Autrement dit, pour ceux qui connaissent le comédien et metteur en scène, les uns vont adorer, les autres
détester. Et pour ceux qui ne connaissent pas, aller voir le spectacle est un excellent moyen de se faire une
opinion.
En une phrase, c'est beau, parfois ennuyeux, et Emmanuelle Béart est épatante, Vincent Dissez aussi. Ce qui
ne veut pas dire que le reste de la troupe n'est pas à la hauteur, mais tout simplement, on les oublie un peu.
Ils s'effacent.
Les gens savants et ceux qui ont lu le dossier de presse expliquent que l'origine de la pièce vient de la
relation entre la comédienne Marta Alba et Pirandello:
La vie de Marta Abba est indissociable de celle du grand dramaturge et metteur en scène de théâtre sicilien,
Luigi Pirandello dans la fin de vie duquel elle tint une grande place. De sa rencontre avec lui en 1923, jusqu’à
la mort du “maître” en 1936, elle recevra 560 lettres à propos desquelles les historiens discutent encore de
savoir s’il y eut ou non une grande histoire d’amour entre eux. On discute également de savoir si la grandeur
de la star fut induite par le génie du “Maître” où si, à l’inverse, Pirandello fut illuminé par la Muse
enchanteresse, lorsqu’il écrivit des textes pour elle.
Au début de la pièce, place à l'esthétique: costumes en teintes douces, décors soignés, raffinés, composition
précise et parfaite des déplacements des comédiens: face au public à l'antique, alignés comme des pions sur
un échiquier, profils dirigés dans la même direction.

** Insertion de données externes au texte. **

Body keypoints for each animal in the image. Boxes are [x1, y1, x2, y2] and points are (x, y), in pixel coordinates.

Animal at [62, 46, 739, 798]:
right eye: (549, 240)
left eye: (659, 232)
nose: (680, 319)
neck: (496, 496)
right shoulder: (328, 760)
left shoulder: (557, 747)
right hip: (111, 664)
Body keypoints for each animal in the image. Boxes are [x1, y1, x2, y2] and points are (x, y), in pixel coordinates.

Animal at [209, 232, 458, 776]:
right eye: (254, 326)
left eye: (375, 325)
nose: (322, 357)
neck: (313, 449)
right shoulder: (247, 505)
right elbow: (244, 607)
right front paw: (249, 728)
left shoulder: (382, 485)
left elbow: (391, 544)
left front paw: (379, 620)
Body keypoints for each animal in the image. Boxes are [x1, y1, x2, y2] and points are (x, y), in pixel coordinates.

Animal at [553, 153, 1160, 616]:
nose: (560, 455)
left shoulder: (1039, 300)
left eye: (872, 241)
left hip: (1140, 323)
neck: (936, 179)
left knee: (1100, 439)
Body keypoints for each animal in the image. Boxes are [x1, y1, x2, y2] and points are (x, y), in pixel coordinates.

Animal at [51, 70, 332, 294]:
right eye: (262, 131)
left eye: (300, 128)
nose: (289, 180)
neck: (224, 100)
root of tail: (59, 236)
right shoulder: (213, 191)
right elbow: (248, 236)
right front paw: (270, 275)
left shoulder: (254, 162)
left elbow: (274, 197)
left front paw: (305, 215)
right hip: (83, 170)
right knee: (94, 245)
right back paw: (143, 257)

Tous prêts pour une succession de plans plus
photographiques que cinématographiques. On s'engourdit un peu. Du moins, moi.
Ce début permet de situer de façon assez
classique et simple les personnages du drame
qui va suivre. Quelques amis friqués attendent
l'arrivée de Donata Genzy ( Emmanuelle Béart) ,
une comédienne célèbre, amie de la maîtresse
de maison, qui vient chercher un refuge pour se
reposer. On la dirait aujourd'hui en plein "burn
out". Les invités attendent son arrivée avec
impatience passant en revue tous les ragots
qu'elle a pu susciter avant de pouvoir la
rencontrer à leur tour.
Seule, une jeune fille, fantasque adolescente, Nina, s'inquiète. Elle sent, elle
sait qu'il ne faut pas que Donata rencontre, Ely Nielsen (Vincent Dissez),
l'artiste peintre, rebelle, exalté, qui ne rêve que de partir en mer.
Et commencent à se poser les questions de fonds qui vont traverser la
pièce, qui est la femme, qui est la comédienne, comment la même personne
peut être les deux, qu'est-ce qui prime, qu'est-ce que le jeu, qu'est-ce que la
création??? On s'engourdit un peu plus.